Artemis hadn’t the heart to argue with the poor woman, who seemed to be rejoicing in Artemis’s anticipated imprisonment. “I think it is all a misunderstanding—my uncle may have shot himself.” May as well start laying the groundwork for Droughm’s falsified evidence.
“No; no. They’ll have him dead to rights.” Malevolently, she eyed Artemis and cackled, as though amused.
A small alarm sounded in Artemis’ mind. This is important, she thought. Pay attention, Artemis. “Him? But isn’t the murderer a woman? A Queen, I think you said.”
“A death in Sheffield,” the other repeated, allowing the syllables to roll off her tongue like a portent. “And a good riddance to the foul Delilah, with wealth and riches to my Danny.”
Nonplussed, Artemis decided that further conversation was futile. “Well, I hope no one will be injured.”
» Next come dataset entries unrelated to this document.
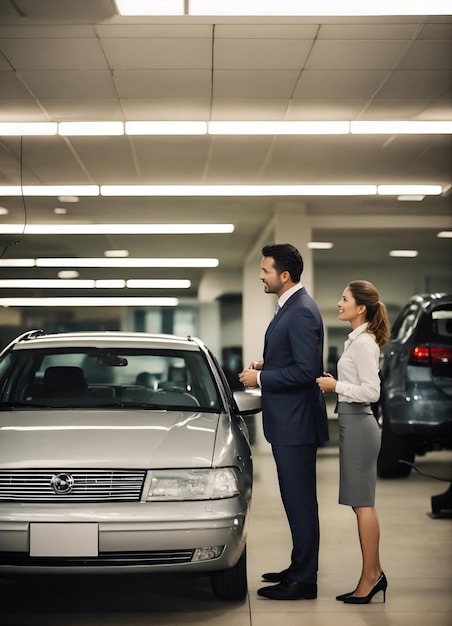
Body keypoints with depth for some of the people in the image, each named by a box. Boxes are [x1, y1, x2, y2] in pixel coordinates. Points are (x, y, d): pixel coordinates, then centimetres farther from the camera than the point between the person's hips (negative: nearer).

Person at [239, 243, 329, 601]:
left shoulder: (302, 312, -18)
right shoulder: (290, 307, 14)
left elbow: (307, 370, -24)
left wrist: (261, 378, -16)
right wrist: (266, 366, 9)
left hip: (296, 423, -11)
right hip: (287, 422, 11)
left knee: (300, 501, -3)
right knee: (297, 500, 17)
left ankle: (303, 582, 5)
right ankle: (300, 569, 28)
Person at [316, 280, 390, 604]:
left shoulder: (363, 342, -14)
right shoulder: (357, 340, 15)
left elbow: (371, 391, -20)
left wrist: (335, 386, -15)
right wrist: (334, 384, 9)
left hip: (358, 424, -10)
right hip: (353, 423, 10)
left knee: (363, 504, -4)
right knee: (361, 503, 11)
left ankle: (371, 576, 2)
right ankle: (373, 574, 17)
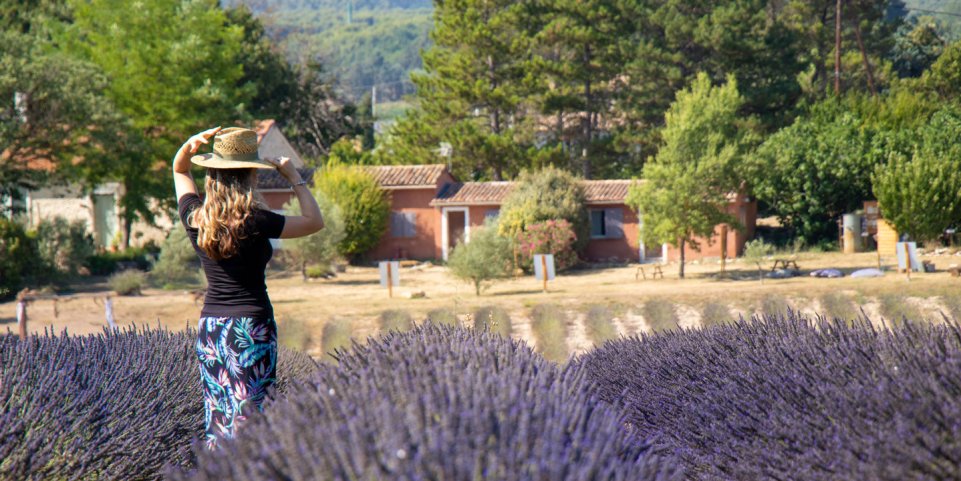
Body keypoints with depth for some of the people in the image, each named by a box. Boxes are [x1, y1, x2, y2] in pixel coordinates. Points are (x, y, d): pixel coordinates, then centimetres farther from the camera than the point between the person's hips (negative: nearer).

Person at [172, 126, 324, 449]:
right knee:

The woman covered her mouth and cackled, as a young man entered only to pause on the threshold, taking in the strange scene.
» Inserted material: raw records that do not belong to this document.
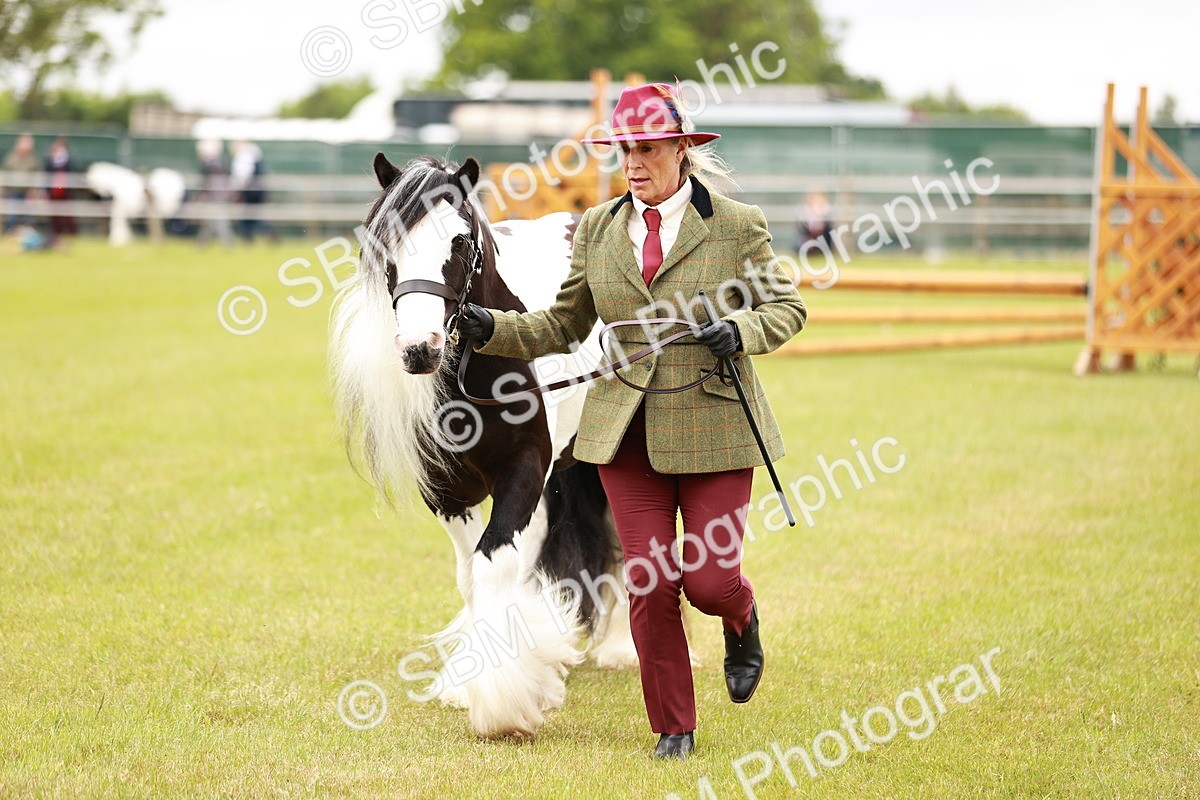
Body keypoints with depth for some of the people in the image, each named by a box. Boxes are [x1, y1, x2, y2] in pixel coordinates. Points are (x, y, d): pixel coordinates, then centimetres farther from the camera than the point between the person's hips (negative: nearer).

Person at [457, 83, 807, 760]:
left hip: (713, 424, -3)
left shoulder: (738, 226, -3)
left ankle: (742, 623, 35)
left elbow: (788, 306, 4)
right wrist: (492, 329, -4)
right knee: (651, 584, 1)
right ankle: (674, 729, 16)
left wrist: (741, 331, -17)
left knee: (709, 580, -4)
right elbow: (564, 327, 11)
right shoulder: (598, 229, 7)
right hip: (627, 432, 3)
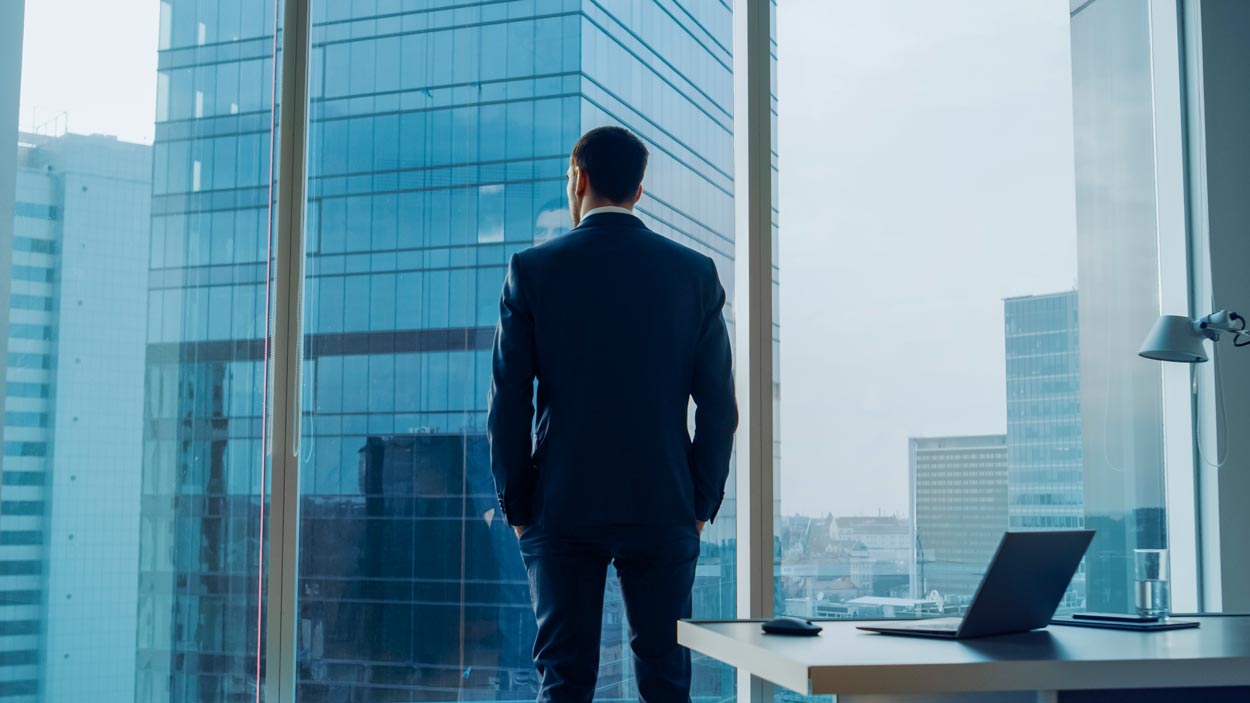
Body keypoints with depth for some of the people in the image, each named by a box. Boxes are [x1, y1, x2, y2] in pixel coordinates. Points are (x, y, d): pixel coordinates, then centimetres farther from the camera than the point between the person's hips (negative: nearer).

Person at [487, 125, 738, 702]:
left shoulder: (531, 271, -3)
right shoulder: (695, 273, 2)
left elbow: (507, 403, -4)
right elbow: (718, 405, 0)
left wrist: (517, 509, 6)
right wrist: (700, 506, 8)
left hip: (562, 509, -1)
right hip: (663, 509, 1)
“The Constable’s mother,” Artemis explained. “Come to chaperone.”
“I see,” he said, although it didn’t seem as though he did, and for the next half hour he took down Artemis’ false recitation of events the day her uncle died. The Constable’s mother made no further remarks, which was a relief, as Artemis needed to keep her story straight without the distraction of dire warnings.
The clerk looked over what he’d written down. “So; you stayed in the empty house during the day without going out-of-doors, and you did not wonder what had happened to your uncle until dusk began to fall, and he had not returned.”
Artemis nodded unhappily. “Yes—I suppose that’s the brunt of it.” I cannot be honest because too much is at stake, she thought. If it weren’t for the French, and the treason, and my having the stupid plates, I could simply explain that the man was insane and tried to murder me. But I cannot be honest because—to quote Droughm—some things are more important than the truth.
Suddenly struck, she raised her gaze to consider the opposite wall for a long moment. Droughm was miserable for the same reason; too much was at stake for him to trust his new bride, even though he was inclined to do so. I believe I can alleviate this dilemma for him, she thought, her mind turning over a new-hatched plan; I cannot like all this deception, and I believe—at least in this instance—that honesty may well be the best policy.
“Thank you, my lady,” said the clerk in a respectful tone.
“Repent, in dust and ashes,” pronounced the old woman in a malicious tone.
“Hush,” said Artemis absently. “You are annoying.”